* **Task directions**
Write out every line of text in the records below word for word, and leave the pictures out of your answer.

* **Raw records**

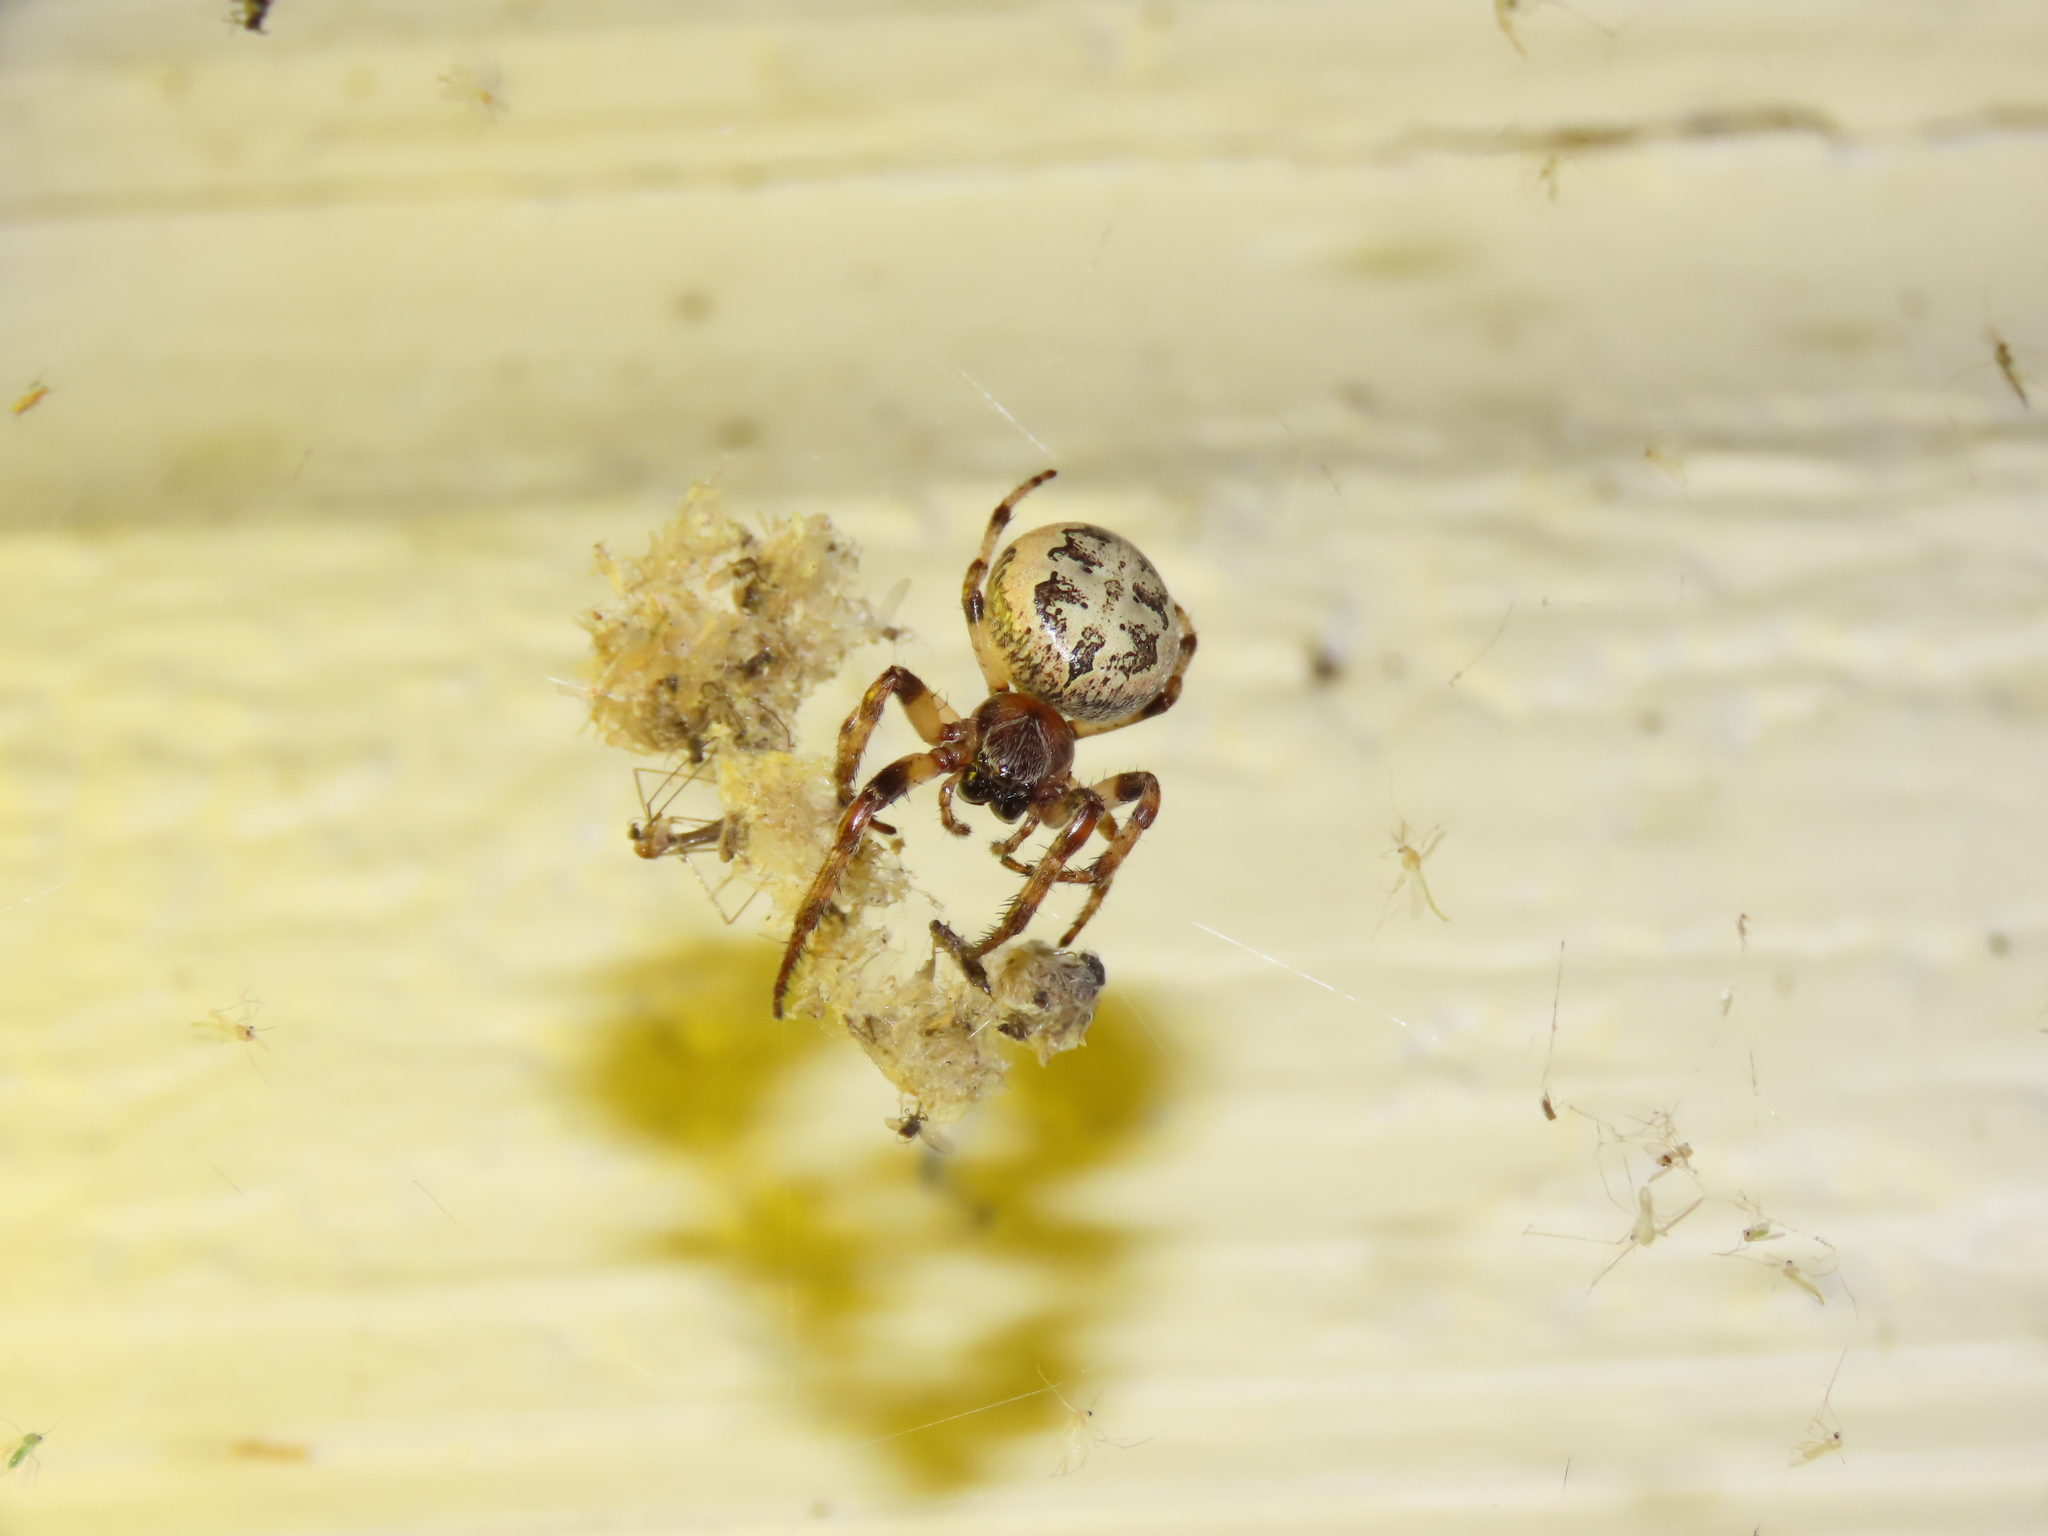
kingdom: Animalia
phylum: Arthropoda
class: Arachnida
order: Araneae
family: Araneidae
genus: Larinioides
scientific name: Larinioides cornutus
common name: Furrow orbweaver
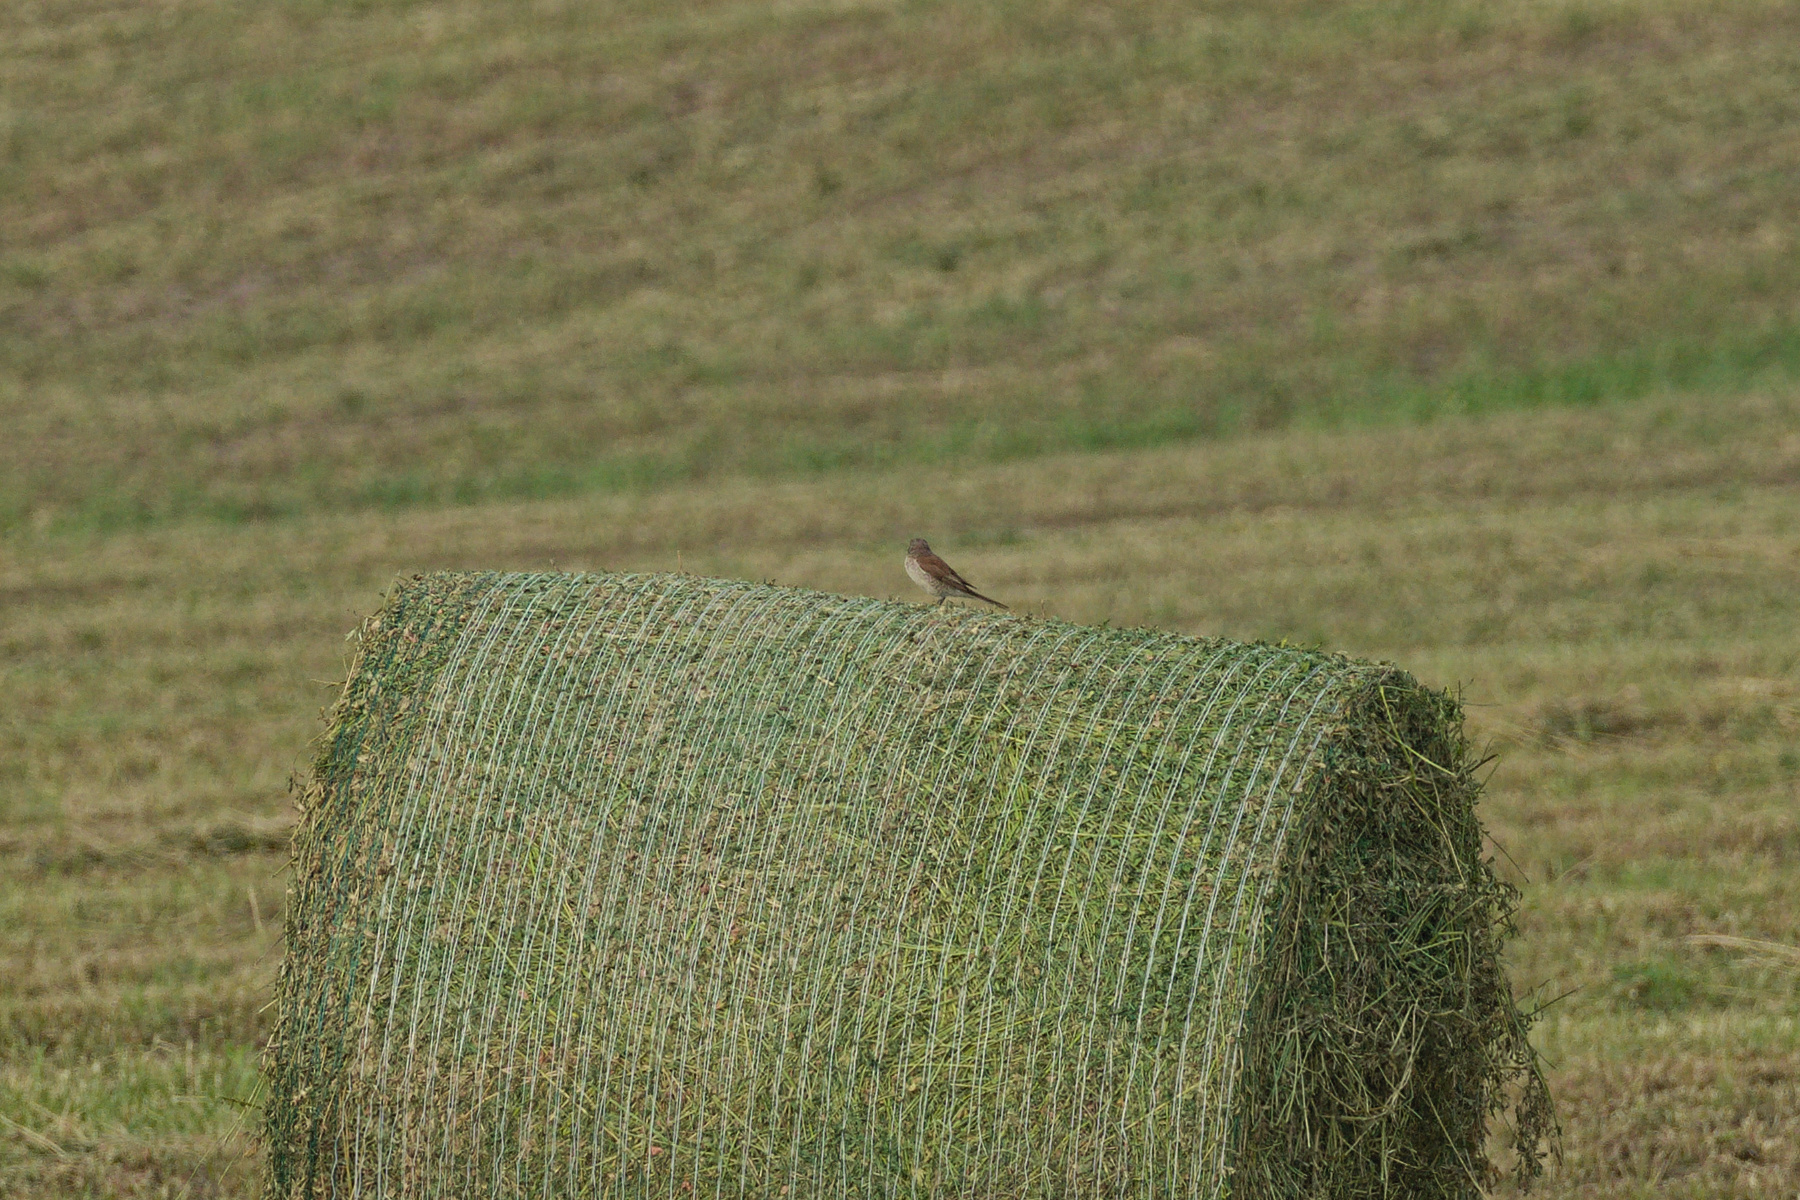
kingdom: Animalia
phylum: Chordata
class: Aves
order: Passeriformes
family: Laniidae
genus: Lanius
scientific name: Lanius collurio
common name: Red-backed shrike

* **Complete response**
kingdom: Animalia
phylum: Arthropoda
class: Arachnida
order: Araneae
family: Araneidae
genus: Larinioides
scientific name: Larinioides cornutus
common name: Furrow orbweaver
kingdom: Animalia
phylum: Chordata
class: Aves
order: Passeriformes
family: Laniidae
genus: Lanius
scientific name: Lanius collurio
common name: Red-backed shrike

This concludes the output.